I told my dad that if we gave in to what we really felt like doing, we would fall down to our knees and bury our faces in our hands and weep, thank him for not dying, and thank him for coming back. But we are forever our father’s children. He has trained us well. So instead we refill his coffee mug. We chop kindling for the woodbox next to the stove and wash a load of dishes. We hug him goodbye and tell him we love him and then we go home.
Now it’s time for Truth & Dare:
Truth: Last month I got to take part in the “When I Die” workshop with artist Amanda Evans, at Portland Institute for Contemporary Art. We drafted wills and wrote about our lives and our deaths, using prompts like this one: The River of Time (visualize a page with a meandering line across it): How have you moved throughout time until this point? What have you done during your life? Where have you lived? Who have you loved? What are you most proud of? What do you regret? Write about your life up to now.
Dare: Think of a family member or friend and pretend that the last conversation you had with them is the last conversation you’ll have. Consider whether there’s anything you’d like to do over or any amendments you’d like to make.5 Send them a postal letter, a text, or a small lucky stone delivered by passenger pigeon. Double Dog Dare: “Life is what happens when we’re busy making other plans,” (so says the quote Lennon put in his song and boy, didn’t he go on to illustrate that very sentiment with his own untimely exit). Pretend your death is imminent and then do a nice last thing for yourself or someone else (cupcake/brisk walk/picnic/trip abroad?/arcade/fine meal/you decide). If you suspect your death is imminent, please send me your postal address (laura@ideacog.net) and I’ll send you some mail.
Libro lets you choose an independent bookstore to donate proceeds to, Libby lets you check it out. Also: Apple Books. Hodge is a great reader - hope you enjoy!
Street Books is a street library that provides books, resources, survival supplies and community to people living outside and at the margins in Portland.
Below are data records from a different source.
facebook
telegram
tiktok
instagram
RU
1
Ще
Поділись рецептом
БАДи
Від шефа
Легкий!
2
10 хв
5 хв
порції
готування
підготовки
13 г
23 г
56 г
I know that “Chekhov’s gun” is the principle that every element of a story must be necessary (i.e. if there’s a pistol on the mantle in the first scene, it needs to fire sometime during the story), that all parts of a story should eventually come into play. But I don’t yet understand the meaning of the toy pistol under the vending machine in our story.
The trailer is probably all you need.
I also like this version, “Write the Phone Call You Wish You Could Have,” from the Learning to Love You More project.
Maybe it’s because I know the characters in this story, but I loved this piece so much, Laura. And it made me laugh so hard. Especially the “this is not popular” and James’ podcast theory. This has been a hard experience, and I’m glad you’ve made some beauty with it.
Ooowee, this truth or dare was a doozy. What a beautiful blessing of a story about Roy...thank you for sharing that. May he continue to enjoy his podcasts for years to come. I just finished reading about Amanda Evans. I am eagerly looking forward to spending some time with those questions! For a variety of reasons, all of this has been topics of conversation here in my house, over the past month. It's like you've been listening in!